-- TEXTE À LIRE --
◇ ◇ ◇ ◇ ◇
VIBRERLOCAL - La plateforme de coorganisation locale pour faciliter le changement sociétal
Entretien avec Laurent Roussel
Laurent Roussel est le fondateur de Vibrerlocal, une plateforme web de coorganisation locale, facilitant les rencontres, le passage à l'action et la co-création de projets en réponse aux besoins de la communauté.
Quelle est la vision sociétale dans laquelle s’inscrit Vibrerlocal ?
La vision sociétale qui m'anime repose sur une aspiration fondamentale : le bien-être des individus. Je suis convaincu que le bonheur devrait être le but premier de nos sociétés, bien avant les objectifs matériels.
Cependant, j'ai longtemps été intrigué par la manière dont nos sociétés, en négligeant cet objectif, se tournent vers des substituts, comme l'argent, pour atteindre le bonheur. Mon expérience chez un des Big Four dans le domaine de la finance m'a offert une compréhension approfondie de ces mécanismes. J'ai rapidement réalisé que, bien que l'argent soit un outil d'échange utile, il ne doit pas devenir synonyme de bonheur.
La vie m'a conduit à travers différentes expériences enrichissantes, qui m'ont non seulement apporté des connaissances, mais aussi révélé qu'il existe des alternatives viables : des modèles sociétaux centrés sur l'individu. Tout commence par un voyage intérieur, à la découverte de notre essence, de ce qui nous anime véritablement.
La clé est de savoir comment exprimer cette essence personnelle. Pour cela, nous avons besoin d'une société, d'une structure qui la valorise et la protège, tel un parent bienveillant. C'est ainsi que nous pouvons manifester notre vrai soi et marcher vers le bonheur intérieur.
Comment favoriser ce bonheur intérieur dans la société actuelle ?
Ma réflexion part d'un constat qui pourrait sembler généraliste, mais qui s'ancre profondément dans le quotidien des gens. À travers les différentes sphères de leur vie, qu'elles soient personnelles ou professionnelles, on observe un mal-être manifeste. Il manque à beaucoup cette sensation d'être en sécurité, de se sentir libres et en paix. Nous sommes souvent réactifs, répondant à des obligations plus qu'à des aspirations. Cela découle, entre autres, d'une gestion du temps et économique défaillante, exacerbée par l'omniprésence des nouvelles technologies qui tendent à nous éloigner de notre essence.
Notre corps, véritable vecteur de l'expérience humaine, est progressivement délaissé au profit d'une surstimulation intellectuelle. Nous sommes submergés d'informations, devenant des consommateurs passifs plutôt que des êtres pleinement conscients et connectés à nos sens. Cette déconnexion nous éloigne de notre intuition et de nos émotions, qui sont pourtant des indicateurs cruciaux de notre bien-être.
◇ ◇ ◇ ◇ ◇
-- DONNÉES FOURNIES --
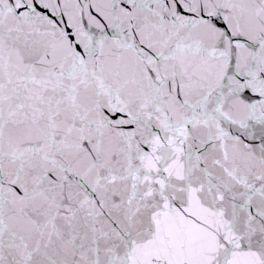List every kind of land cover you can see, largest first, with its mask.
<instances>
[{"label":"snow or ice","instance_id":"6c2138e0","mask_svg":"<svg viewBox=\"0 0 264 264\" xmlns=\"http://www.w3.org/2000/svg\"><path fill=\"white\" fill-rule=\"evenodd\" d=\"M0 264H264V0H0Z\"/></svg>","mask_w":264,"mask_h":264}]
</instances>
◇ ◇ ◇ ◇ ◇
-- TÂCHES À RÉALISER --
**a.** Relevez dans l'entretien toutes les sensations qui, selon Laurent Roussel, manquent à beaucoup de gens.
**b.** Répondez aux questions suivantes à partir de l'entretien.
(i) Dans quel domaine Laurent Roussel a-t-il travaillé chez un des Big Four ?
(ii) Selon lui, quel devrait être le but premier de nos sociétés ?
(iii) Au profit de quoi notre corps est-il progressivement délaissé ?

-- RÉPONSES CORRECTES --
**a.**
- Être en sécurité
- Se sentir libres
- Se sentir en paix

**b.**
(i) Dans le domaine de la finance.
(ii) Le bonheur.
(iii) Au profit d'une surstimulation intellectuelle.